Objectives To provide estimates for how different treatment pathways for the management of severe aortic stenosis (AS) may affect National Health Service (NHS) England waiting list duration and associated mortality.

Design We constructed a mathematical model of the excess waiting list and found the closed-form analytic solution to that model. From published data, we calculated estimates for how the strategies listed under Interventions may affect the time to clear the backlog of patients waiting for treatment and the associated waiting list mortality.

Setting The NHS in England.

Participants Estimated patients with AS in England.

Interventions (1) Increasing the capacity for the treatment of severe AS, (2) converting proportions of cases from surgery to transcatheter aortic valve implantation and (3) a combination of these two.

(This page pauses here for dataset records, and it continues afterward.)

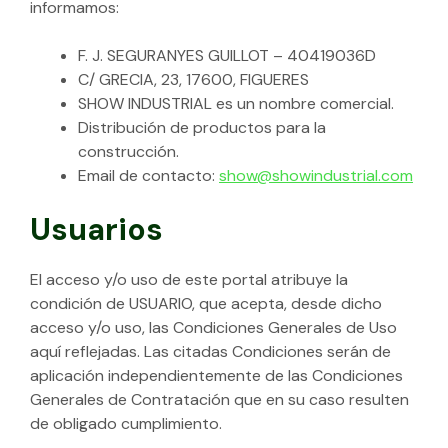
informamos:
F. J. SEGURANYES GUILLOT – 40419036D
C/ GRECIA, 23, 17600, FIGUERES
SHOW INDUSTRIAL es un nombre comercial.
Distribución de productos para la
construcción.
Email de contacto:
show@showindustrial.com
Usuarios
El acceso y/o uso de este portal atribuye la
condición de USUARIO, que acepta, desde dicho
acceso y/o uso, las Condiciones Generales de Uso
aquí reflejadas. Las citadas Condiciones serán de
aplicación independientemente de las Condiciones
Generales de Contratación que en su caso resulten
de obligado cumplimiento.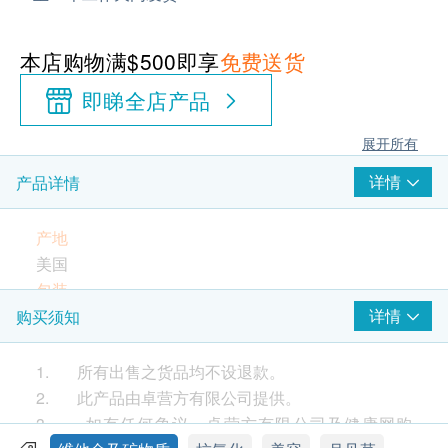
本店购物满$500即享
免费送货
即睇全店产品
展开所有
详情
产品详情
产地
美国
包装
60 软胶囊
详情
购买须知
产品详情
卓营方蜂王浆+月见草油蕴含丰富蛋白质、多种维生
1. 所有出售之货品均不设退款。
素(A、C、E、B)、酵素、氨基酸、人体必需的脂肪酸
2. 此产品由卓营方有限公司提供。
GLA等重要元素。蜂王浆帮助胶原蛋白形成，保护皮
3. 如有任何争议，卓营方有限公司及健康网购
肤免受紫外线伤害和补充每日流失的胶原蛋白，使皮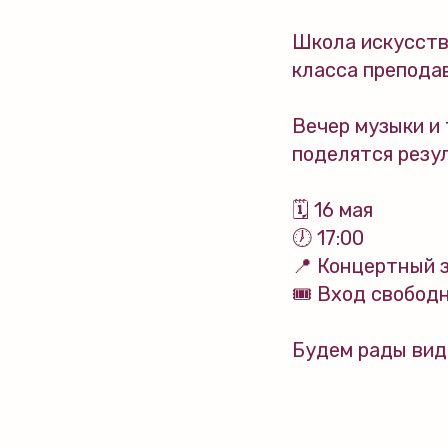
Школа искусств
класса препода
Вечер музыки и 
поделятся резул
🗓️ 16 мая
🕖 17:00
📍 Концертный з
🎟 Вход свобод
Будем рады вид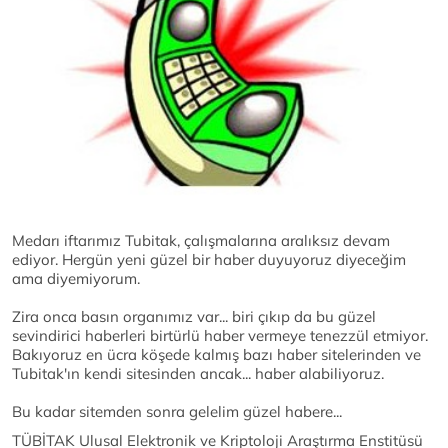
Medarı iftarımız Tubitak, çalışmalarına aralıksız devam
ediyor. Hergün yeni güzel bir haber duyuyoruz diyeceğim
ama diyemiyorum.
Zira onca basın organımız var... biri çıkıp da bu güzel
sevindirici haberleri birtürlü haber vermeye tenezzül etmiyor.
Bakıyoruz en ücra köşede kalmış bazı haber sitelerinden ve
Tubitak'ın kendi sitesinden ancak... haber alabiliyoruz.
Bu kadar sitemden sonra gelelim güzel habere...
TÜBİTAK Ulusal Elektronik ve Kriptoloji Araştırma Enstitüsü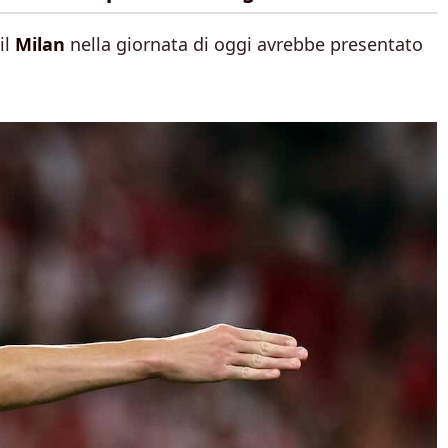
 il
Milan
nella giornata di oggi avrebbe presentato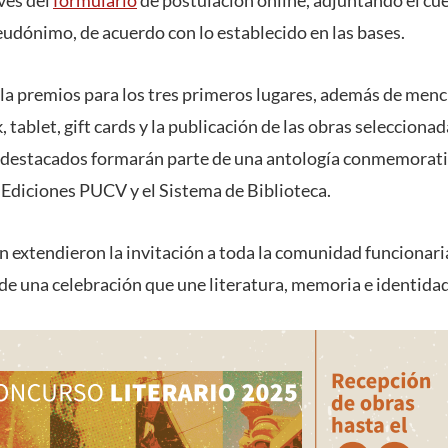
udónimo, de acuerdo con lo establecido en las bases.
a premios para los tres primeros lugares, además de menc
tablet, gift cards y la publicación de las obras selecciona
 destacados formarán parte de una antología conmemorati
 Ediciones PUCV y el Sistema de Biblioteca.
n extendieron la invitación a toda la comunidad funcionari
e de una celebración que une literatura, memoria e identidad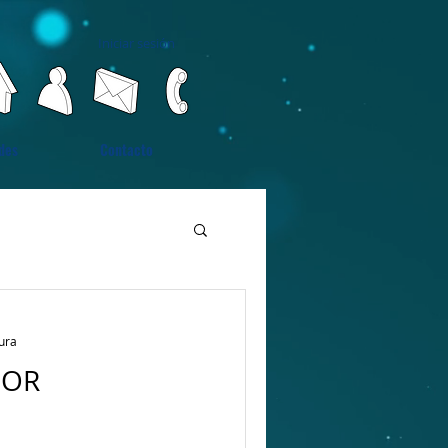
Iniciar sesión
des
Contacto
tura
POR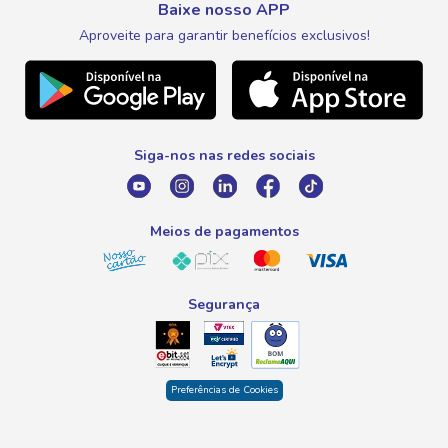
Fale Conosco
Nosso Cartão
Meus Pedidos
Baixe nosso APP
Black Friday
Canal de Ética
Aproveite para garantir benefícios exclusivos!
WhatsApp
Meus Descontos
Natal
Telefone
Promoção Fim de Ano
0800 016 6680
Promoção Fornecedores
Siga-nos nas redes sociais
E-mail
atendimento@savegnago.com.br
Meios de pagamentos
Segurança
Preferências de Cookies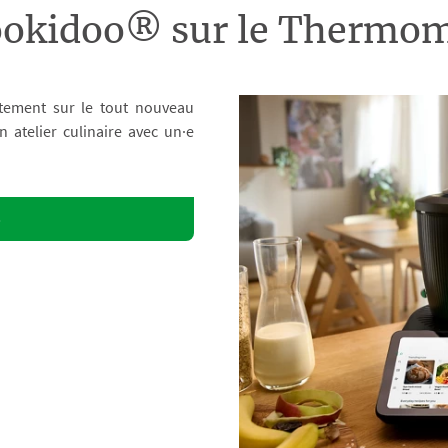
ookidoo® sur le Therm
tement sur le tout nouveau
atelier culinaire avec un·e
o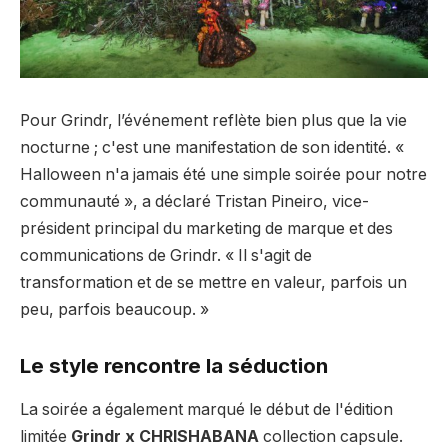
Pour Grindr, l’événement reflète bien plus que la vie
nocturne ; c'est une manifestation de son identité. «
Halloween n'a jamais été une simple soirée pour notre
communauté », a déclaré Tristan Pineiro, vice-
président principal du marketing de marque et des
communications de Grindr. « Il s'agit de
transformation et de se mettre en valeur, parfois un
peu, parfois beaucoup. »
Le style rencontre la séduction
La soirée a également marqué le début de l'édition
limitée
Grindr x CHRISHABANA
collection capsule.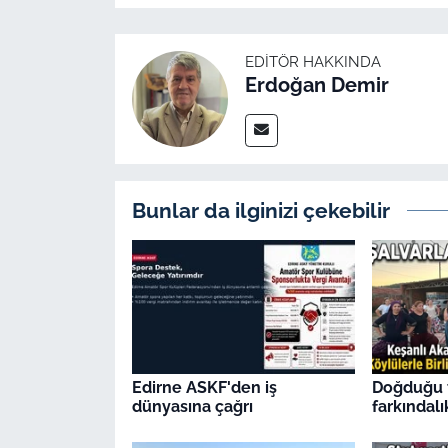
EDITÖR HAKKINDA
Erdoğan Demir
Bunlar da ilginizi çekebilir
Edirne ASKF'den iş
Doğduğu 
dünyasına çağrı
farkındalı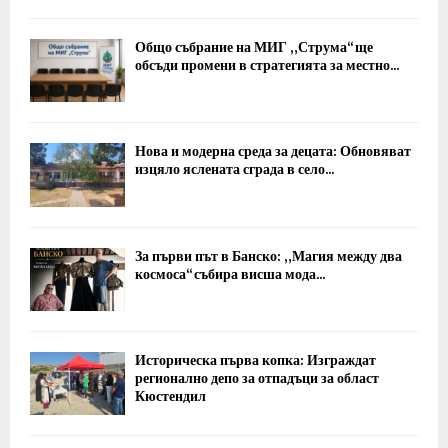
Общо събрание на МИГ „Струма“ ще
обсъди промени в стратегията за местно...
Нова и модерна среда за децата: Обновяват
изцяло яслената сграда в село...
За първи път в Банско: „Магия между два
космоса“ събира висша мода...
Историческа първа копка: Изграждат
регионално депо за отпадъци за област
Кюстендил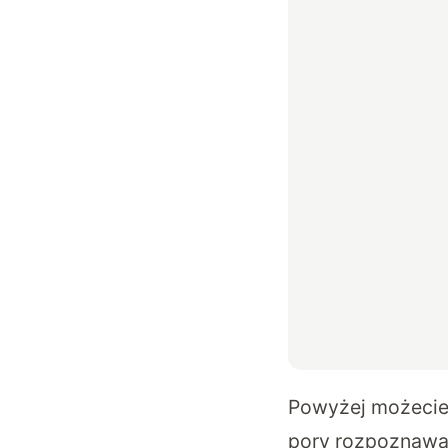
Powyżej możecie 
pory rozpoznawa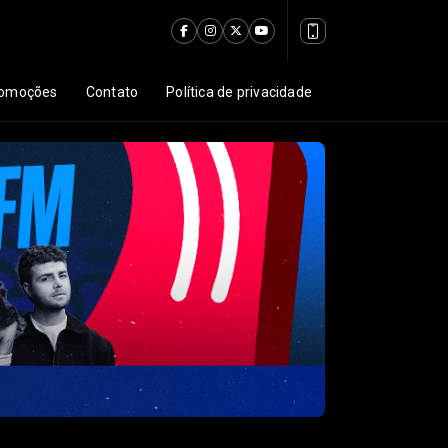
omoções
Contato
Política de privacidade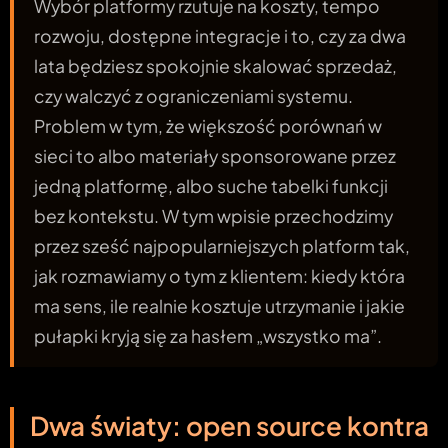
Wybór platformy rzutuje na koszty, tempo
rozwoju, dostępne integracje i to, czy za dwa
lata będziesz spokojnie skalować sprzedaż,
czy walczyć z ograniczeniami systemu.
Problem w tym, że większość porównań w
sieci to albo materiały sponsorowane przez
jedną platformę, albo suche tabelki funkcji
bez kontekstu. W tym wpisie przechodzimy
przez sześć najpopularniejszych platform tak,
jak rozmawiamy o tym z klientem: kiedy która
ma sens, ile realnie kosztuje utrzymanie i jakie
pułapki kryją się za hasłem „wszystko ma”.
Dwa światy: open source kontra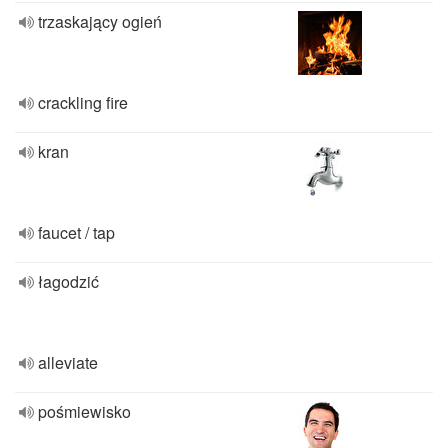
trzaskający ogień
crackling fire
kran
faucet / tap
łagodzić
alleviate
pośmiewisko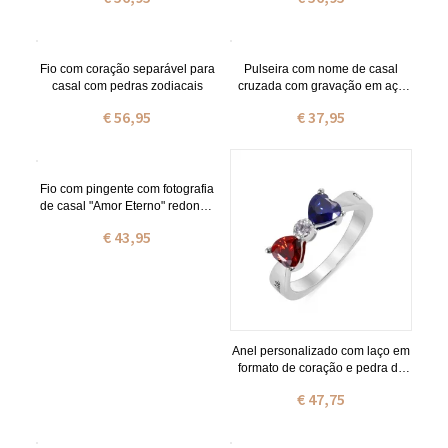
Fio com coração separável para
Pulseira com nome de casal
casal com pedras zodiacais
cruzada com gravação em aço
inoxidável
€ 56,95
€ 37,95
Fio com pingente com fotografia
de casal "Amor Eterno" redondo
em prata
€ 43,95
Anel personalizado com laço em
formato de coração e pedra de
nascimento, com os nomes do
€ 47,75
casal em prata de lei.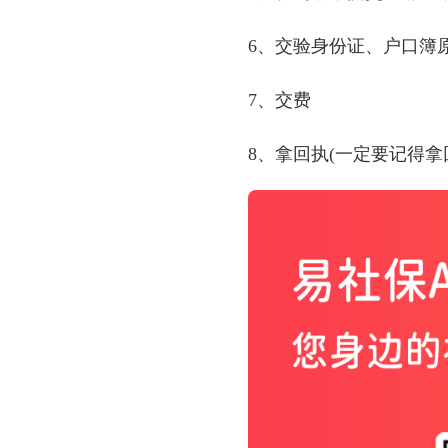
6、交验身份证、户口簿
7、交费
8、拿回执
(
一定要记得拿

Results In a capacitated system, clearing the backlog by returning to pre-COVID-19 capacity is not possible. A conversion rate of 50% would clear the backlog within 666 (533–848) days with 1419 (597–2189) deaths while waiting during this time. A 20% capacity increase would require 535 (434–666) days, with an associated mortality of 1172 (466–1859). A combination of converting 40% cases and increasing capacity by 20% would clear the backlog within a year (343 (281–410) days) with 784 (292–1324) deaths while awaiting treatment.

Conclusion A strategy change to the management of severe AS is required to reduce the NHS backlog and waiting list deaths during the post-COVID-19 ‘recovery’ period. However, plausible adaptations will still incur a substantial wait to treatment and many hundreds dying while waiting.